By Gregg A. Hanzlicek, DVM, PAS, PhD
In 2017, the Kansas State Veterinary Diagnostic Laboratory and the Kansas State College of Veterinary Medicine initiated a state-wide Kansas cow-calf anaplasmosis prevalence study.
One hundred and sixty four licensed veterinarians collected blood samples from herds in their practice area. In total, 925 herds (9,250 animals) were sampled. Veterinarians, herds, and animals within each herd were randomly selected for this study. Diagnostic testing was completed on each blood sample to estimate the percentage of positive Anaplasmosis herds residing in each Kansas Agricultural District. This study did NOT determine what percentage of animals within each herd were positive.

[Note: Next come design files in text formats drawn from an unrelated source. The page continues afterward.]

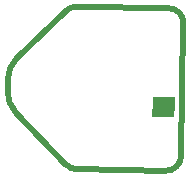
<source format=gbr>
*
G4_C Author: OrCAD GerbTool(tm) 8.1.1 Wed Jun 18 22:44:34 2003*
%LPD*%
%LNstifftop*%
%FSLAX34Y34*%
%MOIN*%
%AD*%
%AMD26R89*
20,1,0.027000,0.000000,-0.036000,0.000000,0.036000,89.000000*
%
%AMD12R359*
20,1,0.027000,0.035990,-0.000630,-0.035990,0.000630,359.000000*
%
%AMD13R1*
20,1,0.027000,0.035970,-0.001260,-0.035970,0.001260,1.000000*
%
%ADD10C,0.010000*%
%ADD11C,0.020000*%
%ADD12D26R89*%
%ADD13D12R359*%
%ADD14D13R1*%
%ADD26R,0.027000X0.072000*%
G4_C OrCAD GerbTool Tool List *
G54D11*
G1X93815Y17742D2*
G75*
G3X93323Y18251I-500J9D1*
G74*
G1X90256Y18304D1*
G75*
G3X89900Y18165I-9J-500D1*
G74*
G1X89906Y13036D2*
G75*
G3X90256Y12884I360J348D1*
G74*
G1X93229Y12832D1*
G1X93738Y13323D2*
G1X93815Y17742D1*
G1X93229Y12832D2*
G75*
G3X93738Y13323I9J500D1*
G74*
G1X89906Y13036D2*
G1X88233Y14768D1*
G75*
G2X87952Y15480I719J695D1*
G74*
G1X87959Y15883D1*
G1X88265Y16585D2*
G1X89900Y18165D1*
G1X87959Y15883D2*
G75*
G2X88265Y16585I1000J-17D1*
G74*
G54D14*
G1X93157Y15152D3*
G1X93154Y14952D3*
G1X93150Y14754D3*
M2*

</source>
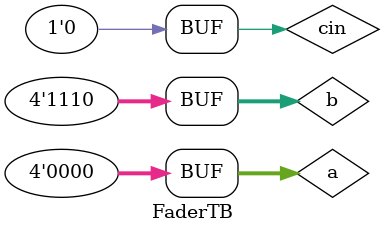
<source format=v>
`timescale 1ns / 1ps


module FaderTB();

    reg [3:0] a;
    reg [3:0] b;
    reg cin;
    wire [3:0] s;
    wire cout;
    
FourBA uut(.A(a), .B(b), .Cin(cin), .S(s), .Cout(cout));

initial
    begin
       a = 4'b0011; b = 4'b1010; cin=1; 
       #50
       a = 4'b1011; b = 4'b1000; cin=0; 
       #50
       a = 4'b0111; b = 4'b1011; cin=1; 
       #50
       a = 4'b0000; b = 4'b1110; cin=0; 
    end
endmodule

</source>
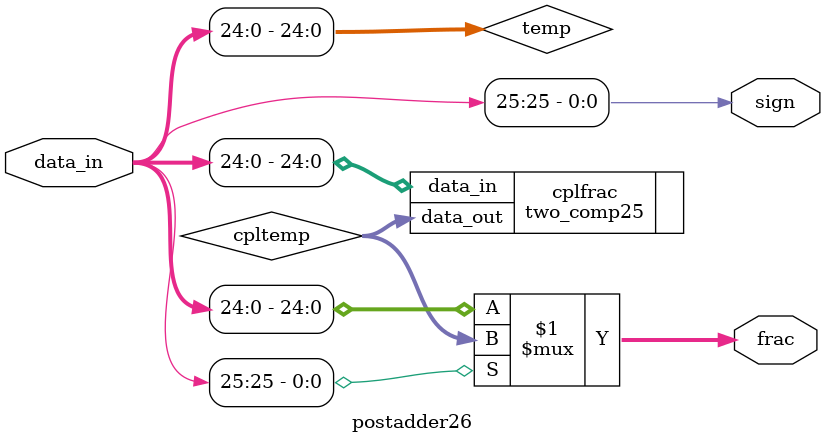
<source format=v>
`timescale 1ns / 1ps


module postadder26(data_in,sign,frac);
	input	[25:0]data_in;
	output	sign;
	output	[24:0]frac;

	wire	[24:0]temp,cpltemp;

	assign	sign=data_in[25];	
	assign 	temp=data_in[24:0];
	two_comp25	cplfrac(
		.data_in(temp),
		.data_out(cpltemp)
		);
	assign	frac=sign?cpltemp:temp;
endmodule

</source>
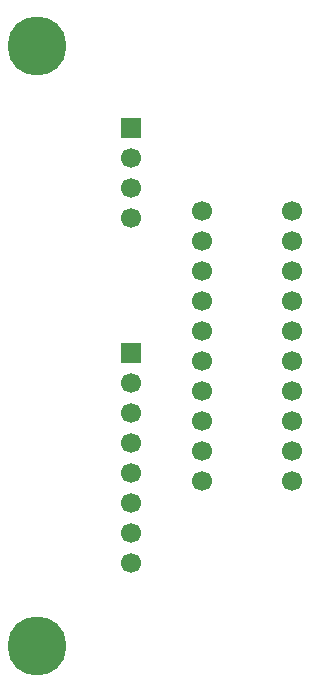
<source format=gbl>
G04 Layer: BottomLayer*
G04 Panelize: , Column: 2, Row: 2, Board Size: 27.94mm x 58.42mm, Panelized Board Size: 57.88mm x 118.84mm*
G04 EasyEDA v6.5.34, 2023-08-01 23:33:27*
G04 b51b2e2071534479880d9ec3b26c503f,5a6b42c53f6a479593ecc07194224c93,10*
G04 Gerber Generator version 0.2*
G04 Scale: 100 percent, Rotated: No, Reflected: No *
G04 Dimensions in millimeters *
G04 leading zeros omitted , absolute positions ,4 integer and 5 decimal *
%FSLAX45Y45*%
%MOMM*%

%AMMACRO1*21,1,$1,$2,0,0,$3*%
%ADD10MACRO1,1.7X1.7X-90.0000*%
%ADD11C,1.7000*%
%ADD12C,5.0000*%

%LPD*%
D10*
G01*
X1179918Y4768888D03*
D11*
G01*
X1179931Y4514875D03*
G01*
X1179931Y4260875D03*
G01*
X1179931Y4006875D03*
D10*
G01*
X1179894Y2860280D03*
D11*
G01*
X1179906Y2606268D03*
G01*
X1179906Y2352268D03*
G01*
X1179906Y2098268D03*
G01*
X1179906Y1844268D03*
G01*
X1179906Y1590268D03*
G01*
X1179906Y1336268D03*
G01*
X1179906Y1082268D03*
D12*
G01*
X381000Y5461000D03*
G01*
X381000Y381000D03*
D11*
G01*
X1778000Y4064000D03*
G01*
X1778000Y3810000D03*
G01*
X1778000Y3556000D03*
G01*
X1778000Y3302000D03*
G01*
X1778000Y3048000D03*
G01*
X1778000Y2794000D03*
G01*
X1778000Y2540000D03*
G01*
X1778000Y2286000D03*
G01*
X1778000Y2032000D03*
G01*
X1778000Y1778000D03*
G01*
X2540000Y1778000D03*
G01*
X2540000Y2032000D03*
G01*
X2540000Y2286000D03*
G01*
X2540000Y2540000D03*
G01*
X2540000Y2794000D03*
G01*
X2540000Y3048000D03*
G01*
X2540000Y3302000D03*
G01*
X2540000Y3556000D03*
G01*
X2540000Y3810000D03*
G01*
X2540000Y4064000D03*
M02*

</source>
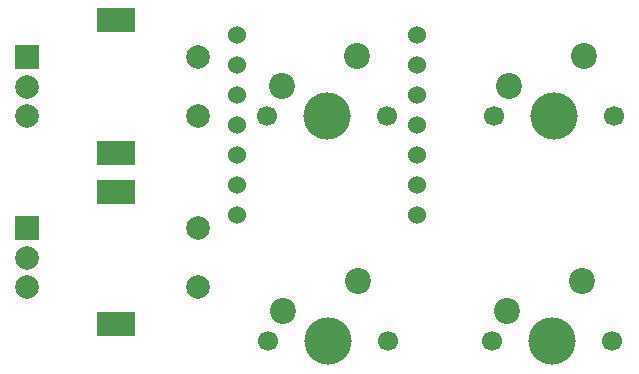
<source format=gbr>
%TF.GenerationSoftware,KiCad,Pcbnew,8.0.6*%
%TF.CreationDate,2024-10-21T22:58:36-05:00*%
%TF.ProjectId,HackPad,4861636b-5061-4642-9e6b-696361645f70,rev?*%
%TF.SameCoordinates,Original*%
%TF.FileFunction,Soldermask,Top*%
%TF.FilePolarity,Negative*%
%FSLAX46Y46*%
G04 Gerber Fmt 4.6, Leading zero omitted, Abs format (unit mm)*
G04 Created by KiCad (PCBNEW 8.0.6) date 2024-10-21 22:58:36*
%MOMM*%
%LPD*%
G01*
G04 APERTURE LIST*
%ADD10C,1.700000*%
%ADD11C,4.000000*%
%ADD12C,2.200000*%
%ADD13R,2.000000X2.000000*%
%ADD14C,2.000000*%
%ADD15R,3.200000X2.000000*%
%ADD16C,1.524000*%
G04 APERTURE END LIST*
D10*
%TO.C,SW4*%
X143840000Y-66500000D03*
D11*
X148920000Y-66500000D03*
D10*
X154000000Y-66500000D03*
D12*
X151460000Y-61420000D03*
X145110000Y-63960000D03*
%TD*%
D13*
%TO.C,RE7*%
X104500000Y-57000000D03*
D14*
X104500000Y-62000000D03*
X104500000Y-59500000D03*
D15*
X112000000Y-53900000D03*
X112000000Y-65100000D03*
D14*
X119000000Y-62000000D03*
X119000000Y-57000000D03*
%TD*%
D13*
%TO.C,RE6*%
X104500000Y-42500000D03*
D14*
X104500000Y-47500000D03*
X104500000Y-45000000D03*
D15*
X112000000Y-39400000D03*
X112000000Y-50600000D03*
D14*
X119000000Y-47500000D03*
X119000000Y-42500000D03*
%TD*%
D10*
%TO.C,SW2*%
X124880000Y-66580000D03*
D11*
X129960000Y-66580000D03*
D10*
X135040000Y-66580000D03*
D12*
X132500000Y-61500000D03*
X126150000Y-64040000D03*
%TD*%
D10*
%TO.C,SW3*%
X144000000Y-47500000D03*
D11*
X149080000Y-47500000D03*
D10*
X154160000Y-47500000D03*
D12*
X151620000Y-42420000D03*
X145270000Y-44960000D03*
%TD*%
D10*
%TO.C,SW1*%
X124840000Y-47500000D03*
D11*
X129920000Y-47500000D03*
D10*
X135000000Y-47500000D03*
D12*
X132460000Y-42420000D03*
X126110000Y-44960000D03*
%TD*%
D16*
%TO.C,U1*%
X137540000Y-40648500D03*
X137540000Y-43188500D03*
X137540000Y-45728500D03*
X137540000Y-48268500D03*
X137540000Y-50808500D03*
X137540000Y-53348500D03*
X137540000Y-55888500D03*
X122300000Y-55888500D03*
X122300000Y-53348500D03*
X122300000Y-50808500D03*
X122300000Y-48268500D03*
X122300000Y-45728500D03*
X122300000Y-43188500D03*
X122300000Y-40648500D03*
%TD*%
M02*

</source>
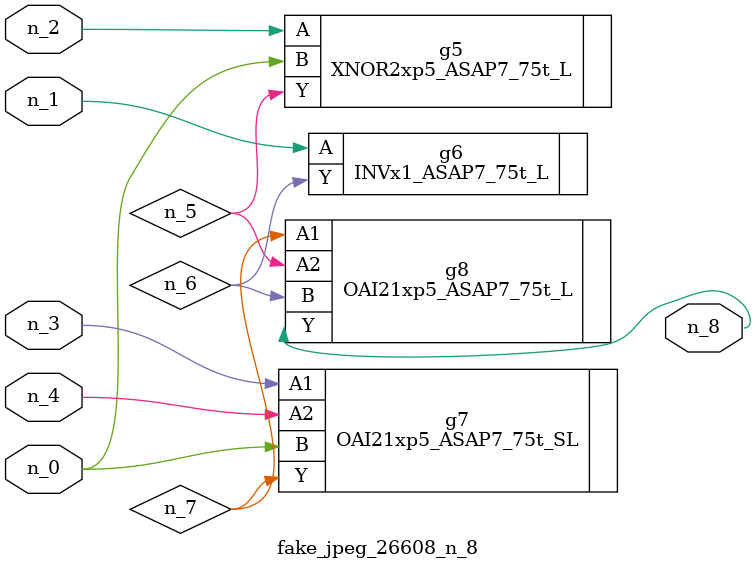
<source format=v>
module fake_jpeg_26608_n_8 (n_3, n_2, n_1, n_0, n_4, n_8);

input n_3;
input n_2;
input n_1;
input n_0;
input n_4;

output n_8;

wire n_6;
wire n_5;
wire n_7;

XNOR2xp5_ASAP7_75t_L g5 ( 
.A(n_2),
.B(n_0),
.Y(n_5)
);

INVx1_ASAP7_75t_L g6 ( 
.A(n_1),
.Y(n_6)
);

OAI21xp5_ASAP7_75t_SL g7 ( 
.A1(n_3),
.A2(n_4),
.B(n_0),
.Y(n_7)
);

OAI21xp5_ASAP7_75t_L g8 ( 
.A1(n_7),
.A2(n_5),
.B(n_6),
.Y(n_8)
);


endmodule
</source>
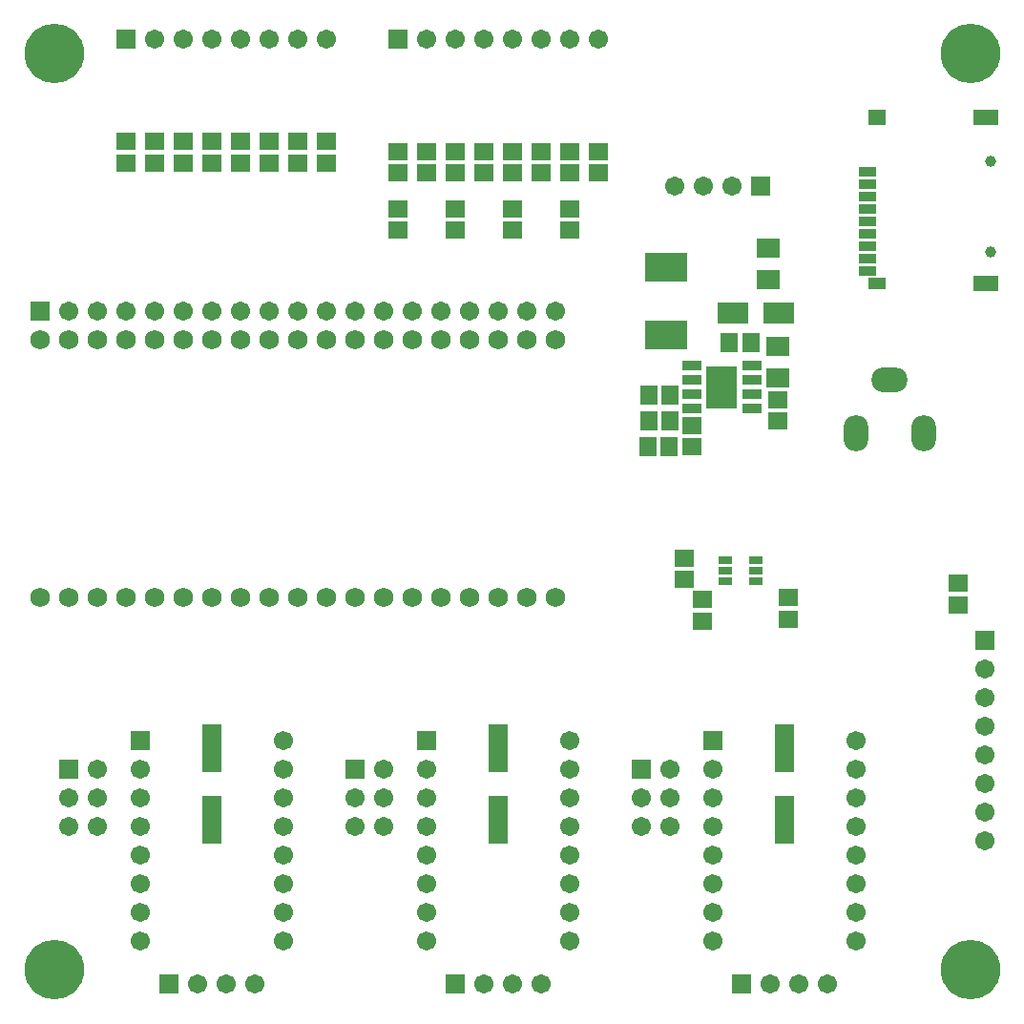
<source format=gbr>
G04 DipTrace 3.3.0.0*
G04 TopMask.gbr*
%MOIN*%
G04 #@! TF.FileFunction,Soldermask,Top*
G04 #@! TF.Part,Single*
%ADD51C,0.03937*%
%ADD58R,0.051307X0.031622*%
%ADD60R,0.11115X0.146189*%
%ADD62R,0.070992X0.032016*%
%ADD64C,0.067*%
%ADD66R,0.067X0.067*%
%ADD68C,0.068*%
%ADD70C,0.208*%
%ADD72R,0.145795X0.10052*%
%ADD74R,0.063118X0.039496*%
%ADD76R,0.063118X0.055244*%
%ADD78R,0.08674X0.055244*%
%ADD80R,0.059181X0.035559*%
%ADD82O,0.12611X0.08674*%
%ADD84O,0.08674X0.12611*%
%ADD86C,0.067055*%
%ADD88R,0.067055X0.067055*%
%ADD90R,0.106425X0.074929*%
%ADD92R,0.078866X0.070992*%
%ADD94R,0.059181X0.067055*%
%ADD96R,0.067055X0.059181*%
%ADD98R,0.070992X0.171386*%
%FSLAX26Y26*%
G04*
G70*
G90*
G75*
G01*
G04 TopMask*
%LPD*%
D98*
X1094000Y1069000D3*
Y1317031D3*
D96*
X1844000Y3326480D3*
Y3401283D3*
X2044000Y3326480D3*
Y3401283D3*
X2244000Y3326480D3*
Y3401283D3*
X2444000Y3326480D3*
Y3401283D3*
D98*
X2094000Y1069000D3*
Y1317031D3*
D96*
X894000Y3361717D3*
Y3436520D3*
X1094000Y3361717D3*
Y3436520D3*
X1294000Y3361717D3*
Y3436520D3*
X1494000Y3361717D3*
Y3436520D3*
D98*
X3094000Y1069000D3*
Y1317031D3*
D94*
X2903000Y2734000D3*
X2977803D3*
D92*
X3072000Y2721000D3*
Y2610764D3*
D94*
X2695000Y2552000D3*
X2620197D3*
D92*
X3038766Y2954021D3*
Y3064257D3*
D90*
X2916000Y2838000D3*
X3073480D3*
D88*
X3012750Y3281500D3*
D86*
X2912750D3*
X2812750D3*
X2712750D3*
D88*
X1744000Y3794000D3*
D86*
X1844000D3*
X1944000D3*
X2044000D3*
X2144000D3*
X2244000D3*
X2344000D3*
X2444000D3*
D88*
X944000Y494000D3*
D86*
X1044000D3*
X1144000D3*
X1244000D3*
D88*
X494000Y2844000D3*
D86*
X594000D3*
X694000D3*
X794000D3*
X894000D3*
X994000D3*
X1094000D3*
X1194000D3*
X1294000D3*
X1394000D3*
X1494000D3*
X1594000D3*
X1694000D3*
X1794000D3*
X1894000D3*
X1994000D3*
X2094000D3*
X2194000D3*
X2294000D3*
D88*
X1944000Y494000D3*
D86*
X2044000D3*
X2144000D3*
X2244000D3*
D88*
X3794000Y1694000D3*
D86*
Y1594000D3*
Y1494000D3*
Y1394000D3*
Y1294000D3*
Y1194000D3*
Y1094000D3*
Y994000D3*
D88*
X2944000Y494000D3*
D86*
X3044000D3*
X3144000D3*
X3244000D3*
D88*
X794000Y3794000D3*
D86*
X894000D3*
X994000D3*
X1094000D3*
X1194000D3*
X1294000D3*
X1394000D3*
X1494000D3*
D84*
X3344000Y2419000D3*
X3580220D3*
D82*
X3462110Y2604039D3*
D80*
X3384000Y3332000D3*
Y3288693D3*
Y3245386D3*
Y3202079D3*
Y3158772D3*
Y3115465D3*
Y3072157D3*
Y3028850D3*
Y2985543D3*
D78*
X3799354Y3520189D3*
D76*
X3417465D3*
D74*
Y2942236D3*
D78*
X3799354D3*
D51*
X3815102Y3052866D3*
Y3367827D3*
D88*
X594000Y1244000D3*
D86*
X694000D3*
X594000Y1144000D3*
X694000D3*
X594000Y1044000D3*
X694000D3*
D88*
X1594000Y1244000D3*
D86*
X1694000D3*
X1594000Y1144000D3*
X1694000D3*
X1594000Y1044000D3*
X1694000D3*
D88*
X2594000Y1244000D3*
D86*
X2694000D3*
X2594000Y1144000D3*
X2694000D3*
X2594000Y1044000D3*
X2694000D3*
D72*
X2682554Y2760291D3*
Y2998480D3*
D70*
X544000Y544000D3*
X3744000D3*
Y3744000D3*
X544000D3*
D96*
X1744000Y3201283D3*
Y3126480D3*
X1944000Y3201283D3*
Y3126480D3*
X2144000Y3201283D3*
Y3126480D3*
X2344000Y3201283D3*
Y3126480D3*
X3072000Y2461000D3*
Y2535803D3*
X1744000Y3401283D3*
Y3326480D3*
X1944000Y3401283D3*
Y3326480D3*
X2144000Y3401283D3*
Y3326480D3*
X2344000Y3401283D3*
Y3326480D3*
X794000Y3436520D3*
Y3361717D3*
X994000Y3436520D3*
Y3361717D3*
X1194000Y3436520D3*
Y3361717D3*
X1394000Y3436520D3*
Y3361717D3*
D94*
X2695000Y2461000D3*
X2620197D3*
X2617000Y2370000D3*
X2691803D3*
D96*
X2773000D3*
Y2444803D3*
D68*
X494000Y2744000D3*
X594000D3*
X694000D3*
X794000D3*
X894000D3*
X994000D3*
X1094000D3*
X1194000D3*
X1294000D3*
X1394000D3*
X1494000D3*
X1594000D3*
X1694000D3*
X1794000D3*
X1894000D3*
X1994000D3*
X2094000D3*
X2194000D3*
X2294000D3*
X494000Y1844000D3*
X594000D3*
X694000D3*
X794000D3*
X894000D3*
X994000D3*
X1094000D3*
X1194000D3*
X1294000D3*
X1394000D3*
X1494000D3*
X1594000D3*
X1694000D3*
X1794000D3*
X1894000D3*
X1994000D3*
X2094000D3*
X2194000D3*
X2294000D3*
D66*
X844000Y1344000D3*
D64*
Y1244000D3*
Y1144000D3*
Y1044000D3*
Y944000D3*
Y844000D3*
Y744000D3*
Y644000D3*
X1344000D3*
Y744000D3*
Y844000D3*
Y944000D3*
Y1044000D3*
Y1144000D3*
Y1244000D3*
Y1344000D3*
D66*
X1844000D3*
D64*
Y1244000D3*
Y1144000D3*
Y1044000D3*
Y944000D3*
Y844000D3*
Y744000D3*
Y644000D3*
X2344000D3*
Y744000D3*
Y844000D3*
Y944000D3*
Y1044000D3*
Y1144000D3*
Y1244000D3*
Y1344000D3*
D66*
X2844000D3*
D64*
Y1244000D3*
Y1144000D3*
Y1044000D3*
Y944000D3*
Y844000D3*
Y744000D3*
Y644000D3*
X3344000D3*
Y744000D3*
Y844000D3*
Y944000D3*
Y1044000D3*
Y1144000D3*
Y1244000D3*
Y1344000D3*
D62*
X2770045Y2654052D3*
Y2604052D3*
Y2554052D3*
Y2504052D3*
X2982643D3*
Y2554052D3*
Y2604052D3*
Y2654052D3*
D60*
X2876344Y2579052D3*
D58*
X2994000Y1900250D3*
Y1937652D3*
Y1975053D3*
X2887701D3*
Y1937652D3*
Y1900250D3*
D96*
X2806500Y1837750D3*
Y1762947D3*
X3106500Y1844000D3*
Y1769197D3*
X2744000Y1906500D3*
Y1981303D3*
X3700249Y1894000D3*
Y1819197D3*
M02*

</source>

The results were surprising for some producers and veterinarians in Western Kansas. The percentage of herds found anaplasmosis positive ranged from 18.0% in the NW district to 33.9% in the SW district. (Map below) Much greater prevalence numbers were found in Eastern Kansas where it is considered to be endemic. The central portion of the state was found to have intermediate prevalence levels, compared to Western and Eastern districts.
Herds using insecticide ear tags or the anaplasmosis vaccine were more likely to be positive. Interestingly, herds that burnt a greater portion of their pastures, as a practice management technique, each year were more likely to be anaplasmosis positive compared to those who did not practice pasture burning or burnt less than 20% of their total pasture acreage.
Producers are encouraged to work with their local veterinarian to design appropriate Anaplasmosis prevention and control programs.